▶ _WORK ITEM_
All of the data below is to be written out again exactly.

▶ _INPUT MATERIAL_

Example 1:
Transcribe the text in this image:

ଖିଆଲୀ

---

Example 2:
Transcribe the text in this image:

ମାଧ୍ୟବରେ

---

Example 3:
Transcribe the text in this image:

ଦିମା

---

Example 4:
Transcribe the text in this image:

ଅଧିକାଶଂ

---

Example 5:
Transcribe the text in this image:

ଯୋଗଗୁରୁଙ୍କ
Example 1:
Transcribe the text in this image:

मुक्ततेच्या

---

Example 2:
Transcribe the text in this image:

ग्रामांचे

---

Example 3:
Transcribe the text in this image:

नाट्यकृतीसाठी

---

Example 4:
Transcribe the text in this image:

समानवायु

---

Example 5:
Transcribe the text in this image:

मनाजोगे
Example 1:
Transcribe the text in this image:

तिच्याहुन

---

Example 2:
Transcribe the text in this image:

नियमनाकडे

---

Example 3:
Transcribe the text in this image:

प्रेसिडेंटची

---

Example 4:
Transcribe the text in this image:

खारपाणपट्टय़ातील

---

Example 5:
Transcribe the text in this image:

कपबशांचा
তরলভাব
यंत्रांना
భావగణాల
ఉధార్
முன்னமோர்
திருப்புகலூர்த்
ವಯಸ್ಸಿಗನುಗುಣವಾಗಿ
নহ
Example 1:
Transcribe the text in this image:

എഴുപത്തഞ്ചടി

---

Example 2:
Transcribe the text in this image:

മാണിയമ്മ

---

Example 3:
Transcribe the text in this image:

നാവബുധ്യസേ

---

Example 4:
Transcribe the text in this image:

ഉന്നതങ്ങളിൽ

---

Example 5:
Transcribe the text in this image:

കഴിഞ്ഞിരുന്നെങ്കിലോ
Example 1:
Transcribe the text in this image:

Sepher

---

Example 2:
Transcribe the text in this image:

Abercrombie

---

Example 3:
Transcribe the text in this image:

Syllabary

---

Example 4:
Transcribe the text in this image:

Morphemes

▶ _ANSWER TO THE PROBLEM_
Example 1:
Transcribe the text in this image:

ଖିଆଲୀ

---

Example 2:
Transcribe the text in this image:

ମାଧ୍ୟବରେ

---

Example 3:
Transcribe the text in this image:

ଦିମା

---

Example 4:
Transcribe the text in this image:

ଅଧିକାଶଂ

---

Example 5:
Transcribe the text in this image:

ଯୋଗଗୁରୁଙ୍କ
Example 1:
Transcribe the text in this image:

मुक्ततेच्या

---

Example 2:
Transcribe the text in this image:

ग्रामांचे

---

Example 3:
Transcribe the text in this image:

नाट्यकृतीसाठी

---

Example 4:
Transcribe the text in this image:

समानवायु

---

Example 5:
Transcribe the text in this image:

मनाजोगे
Example 1:
Transcribe the text in this image:

तिच्याहुन

---

Example 2:
Transcribe the text in this image:

नियमनाकडे

---

Example 3:
Transcribe the text in this image:

प्रेसिडेंटची

---

Example 4:
Transcribe the text in this image:

खारपाणपट्टय़ातील

---

Example 5:
Transcribe the text in this image:

कपबशांचा
তরলভাব
यंत्रांना
భావగణాల
ఉధార్
முன்னமோர்
திருப்புகலூர்த்
ವಯಸ್ಸಿಗನುಗುಣವಾಗಿ
নহ
Example 1:
Transcribe the text in this image:

എഴുപത്തഞ്ചടി

---

Example 2:
Transcribe the text in this image:

മാണിയമ്മ

---

Example 3:
Transcribe the text in this image:

നാവബുധ്യസേ

---

Example 4:
Transcribe the text in this image:

ഉന്നതങ്ങളിൽ

---

Example 5:
Transcribe the text in this image:

കഴിഞ്ഞിരുന്നെങ്കിലോ
Example 1:
Transcribe the text in this image:

Sepher

---

Example 2:
Transcribe the text in this image:

Abercrombie

---

Example 3:
Transcribe the text in this image:

Syllabary

---

Example 4:
Transcribe the text in this image:

Morphemes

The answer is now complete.